Faster and supposedly more secure, it turns out the paging message occasion—fixed time periods when devices look for incoming communications—designed for 4G and 5G protocols may allow hackers to intercept phone calls and track users’ locations.
“It doesn’t require an experienced hacker to perform this attack. Anyone with a little knowledge of cellular paging protocols could carry it out,” said Syed Rafiul Hussain, a postdoctoral researcher at Purdue.
Cellular networks attempt to conserve energy by scanning periodically and at fixed intervals for incoming calls, texts and other notifications. These scanning time periods, known as the paging occasion, are designed into 4G and 5G protocols. If several calls are placed and canceled in a short period of time when the device isn’t scanning for incoming messages, a paging message can be triggered without notifying the device.
“5G is trying to enforce stronger security and privacy policies than predecessors. However, it inherits many of its characteristics from previous generations, so it’s possible that vulnerabilities that exist in those generations will trickle down to 5G,” Hussain said.

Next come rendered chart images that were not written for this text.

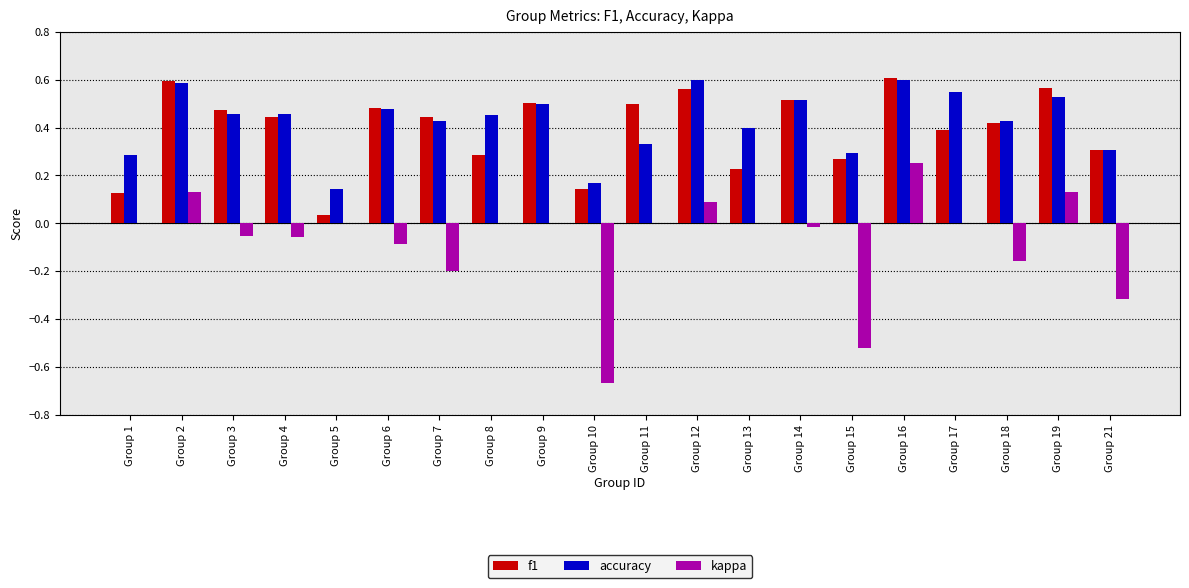

What is the sum of all accuracy values?

8.5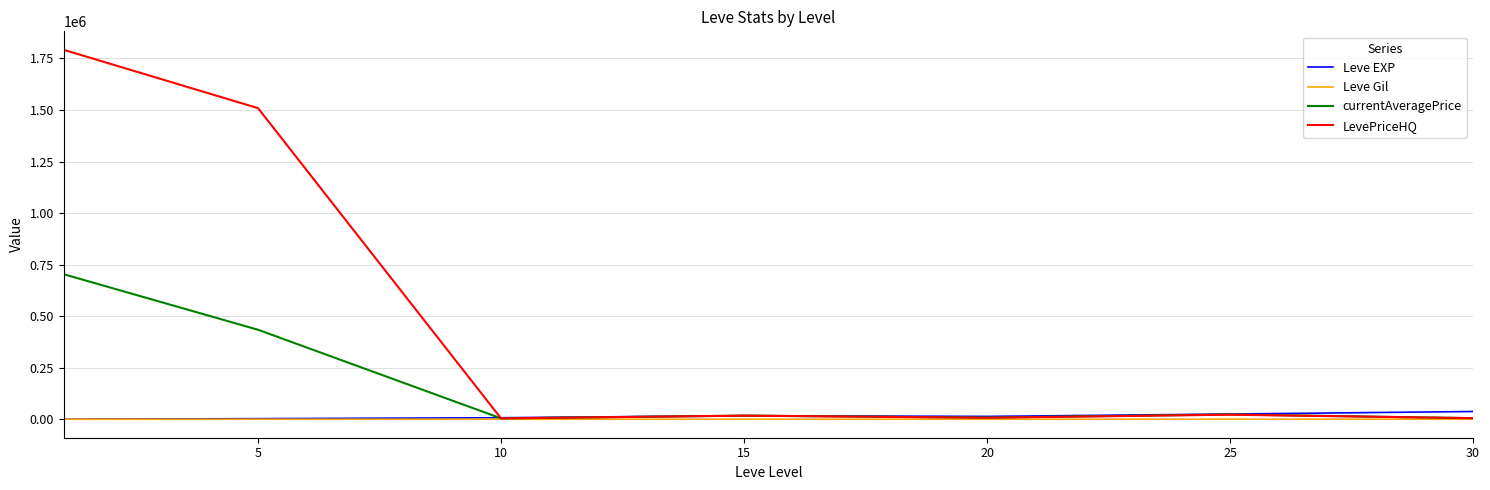

How many lines are shown in the chart?

4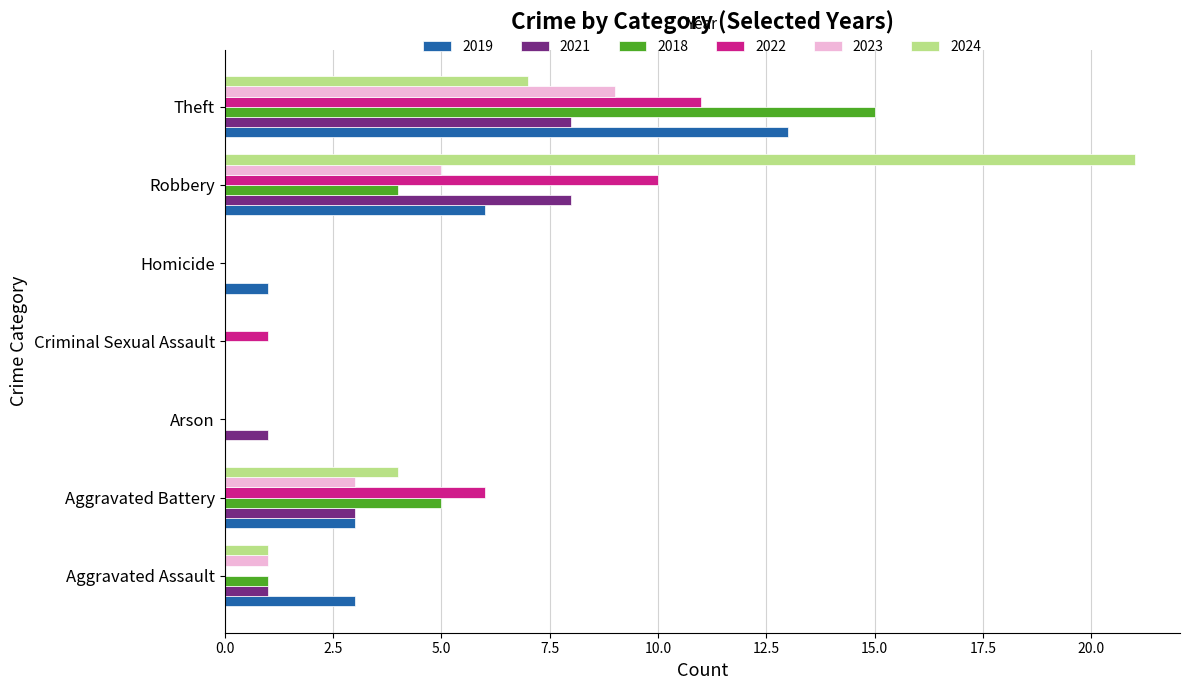

Which category has the highest value in the 2024 series?

Robbery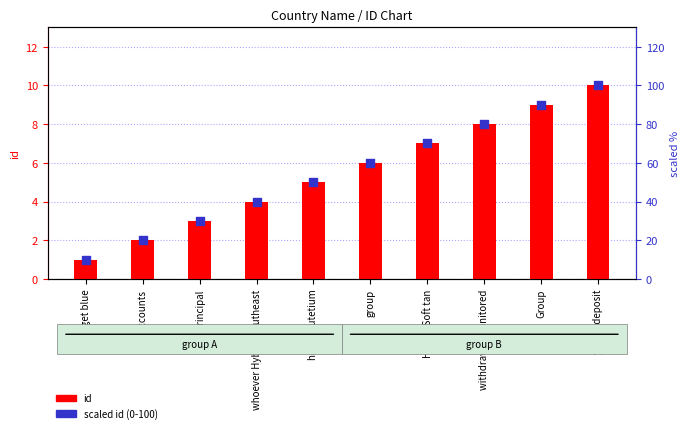

Which series has the largest Y range (max minus min)?

scaled id (0-100)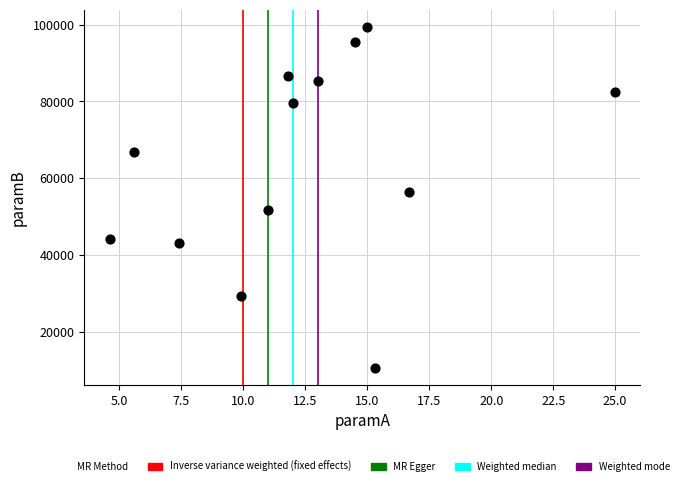

What is the range of X values (max minus min)?

20.4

Hussain and his co-authors call these attacks “ToRPEDO,” and warn that they can not only allow hackers to track cell users’ locations but also let them block incoming calls and texts by inserting fake paging messages. Hussain’s findings were presented on February 26, 2019, at the Network and Distributed Security Symposium in San Diego.

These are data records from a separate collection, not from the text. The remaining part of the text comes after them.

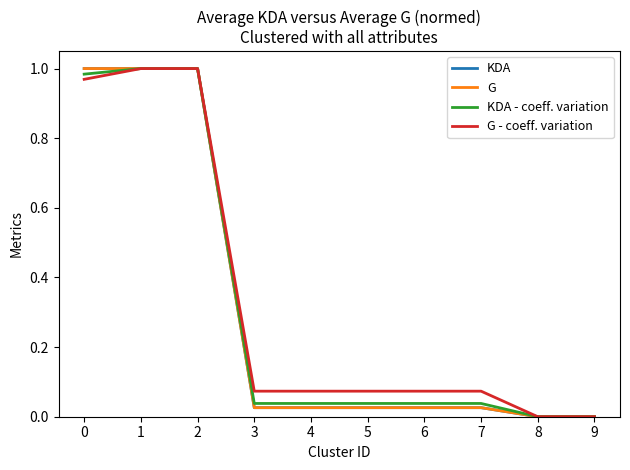

True or false: G - coeff. variation has a value of 1.7 at 0.

False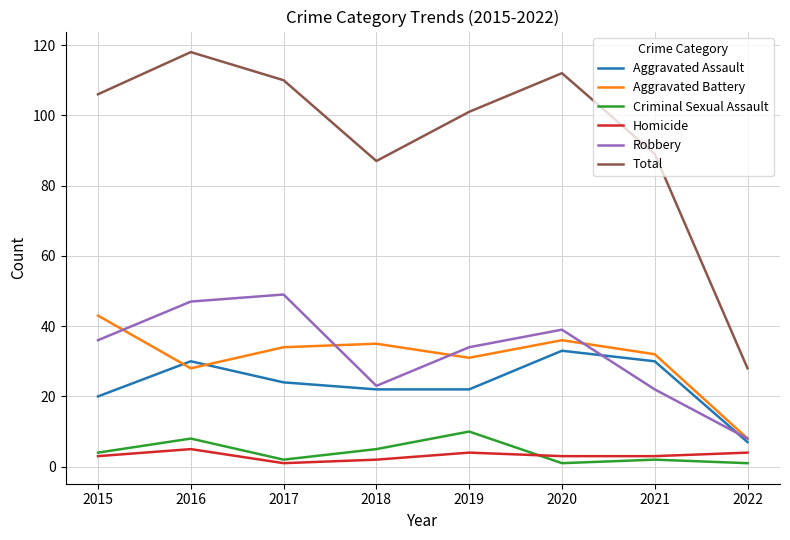

How many lines are shown in the chart?

6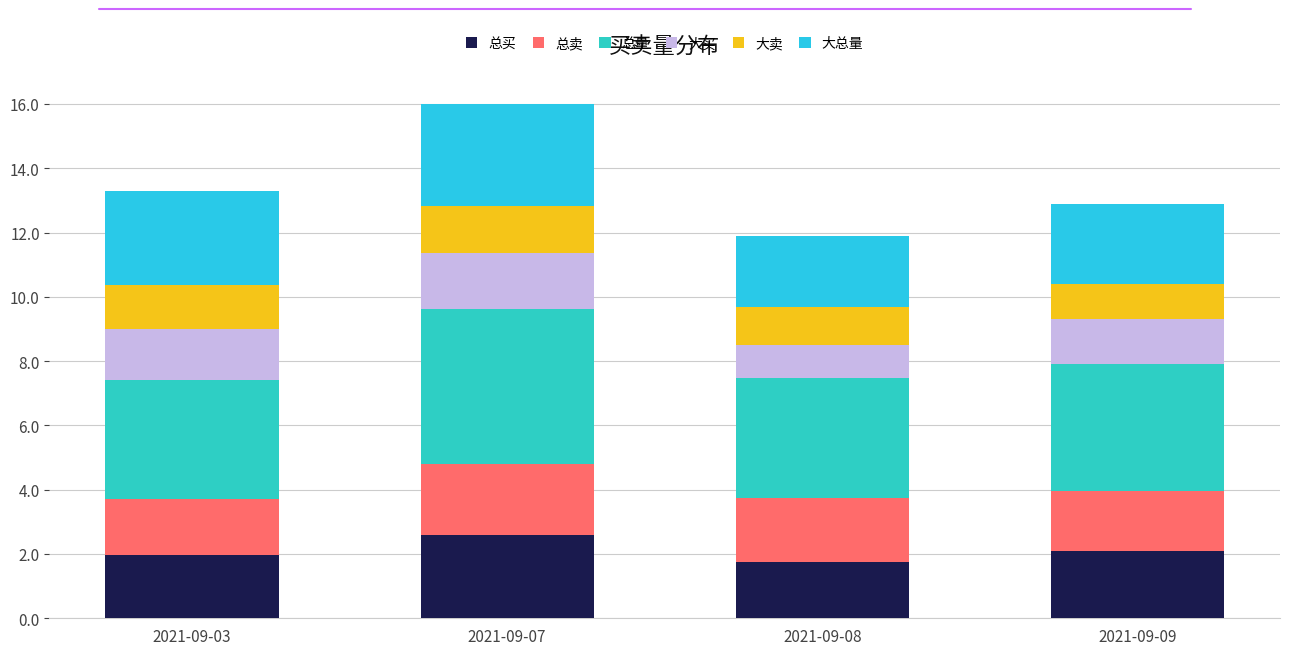

What is the difference between the second highest and minimum values in the 大总量 series?

0.7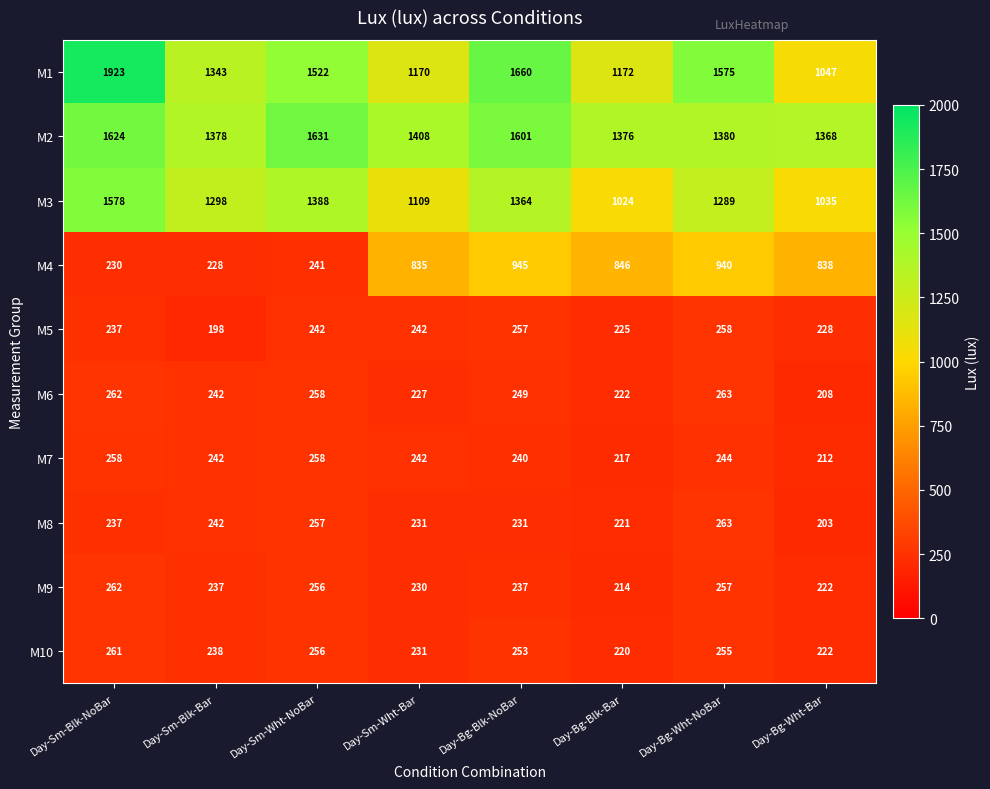

Which series has the largest range (max minus min)?

M1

ToRPEDO can also lead to Piercer attacks on international mobile subscriber identity (IMSI) on 4G networks as well as soft ID attacks on phone numbers and Twitter names on both 4G and 5G networks. “The IMSI-Cracking attack is a huge blow for 5G because it bypasses the network’s new security policies to protect users’ IMSIs from exposure,” Hussain said. All four major U.S. cell networks are vulnerable to ToRPEDO.